Она лежала мокрая, дрожащая в постели, когда зазвонил телефон. Бабка стукнула кулаком в дверь:
— Ира, тебя! — Удаляясь, снова разразилась проклятиями. — Сука какая! Ведь не было же все выходные, и как хорошо! Дышать хоть можно было. Нет ведь, вернулась, здравствуй, жопа, Новый год! И мужики, главное, сразу названивают…
Взяла трубку, ни во что не веря.
— Это бабушка так, что ли? — спросил Митя, которому она много рассказывала о Зинаиде Леонидовне.
— Ну да, — почти равнодушно отозвалась Важенка.
— Прости меня, пожалуйста, совсем не мог в пятницу, вот никак, — помолчав, сказал он. — А еще я чуть с ума не сошел за эти два дня без тебя. Приходи к нам сейчас. Я выбежал в булочную, скажу, что встретил тебя и позвал в гости. Пожалуйста, Важенка!
Глава 9.
Новая жизнь
Он смотрел с балкона на арку, ожидая, что оттуда вот-вот появится она. Курил, щурился презрительно, словно Важенка уже была здесь, смеялась напротив, вертлявая выскочка. Ну и где же ты, актриса больших и малых. Балкон парил в майском небе. Снизу долетали звуки доминошных костяшек, а откуда-то из окон справа знакомый вальсок.

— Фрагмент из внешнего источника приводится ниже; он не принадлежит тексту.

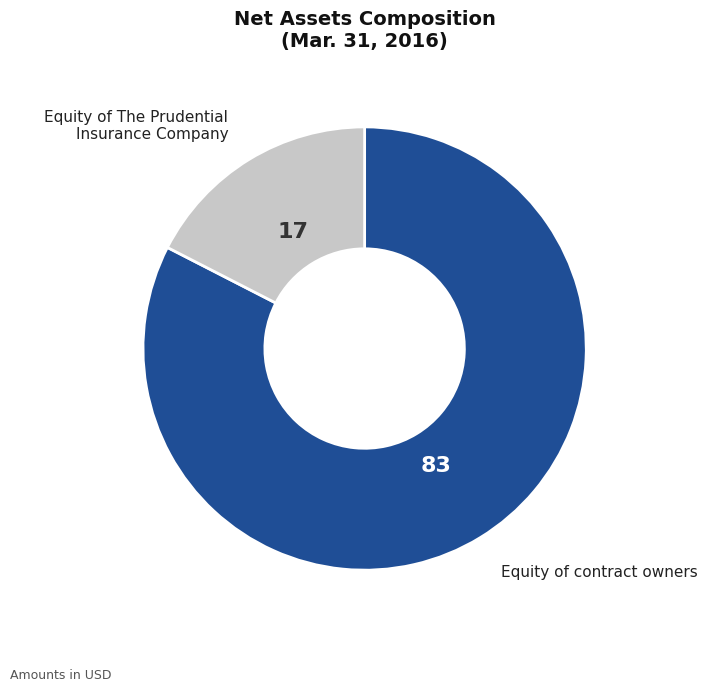

Is there any slice that represents more than half of the pie?

Yes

Он их видел. Прямо на следующий вечер. После работы сошел с 22-го раньше, на ее остановке. Наломал в чужом палисаднике черемухи, тетка на первом этаже истерично заметалась в окне, дергала шпингалеты, орала там за стеклами. Он удрал, смеясь. Так и шагнул за угол с улыбкой на лице. Почти сразу увидел Митькину машину. Замер настороженно: не очень хотелось, чтобы увидели его с букетом здесь, у ее дверей. Скажут, запал. А он — да, запал.
Из подъезда вышла Важенка, села в Митькину машину. И они уехали. А он остался на углу. С охапкой черемухи, огромный, растерянный. У нее всегда разные лица, он не запомнил ее лицо. Такие неустойчивые черты.
По дороге домой шаг за шагом восстанавливал вчерашнюю ночь. Эта детка развела его как лоха. Выманила все сведения, все, что ей было нужно про ребят, все детали с голубой каемочкой. Никитин остановился. А как искусно прикидывалась, что и не слушает вовсе, и как бы вскользь о Лилином длинном отпуске, и черемуху давайте понюхаем, ах, смотрите, розовые крыши, редкий час!
Ну все, девочка, ты доигралась! Со всего маха кулаком по фонарному столбу.
Потер руку.
Чего же она доигралась-то, если Митька и Лиля расстались… Объявили, что расстались.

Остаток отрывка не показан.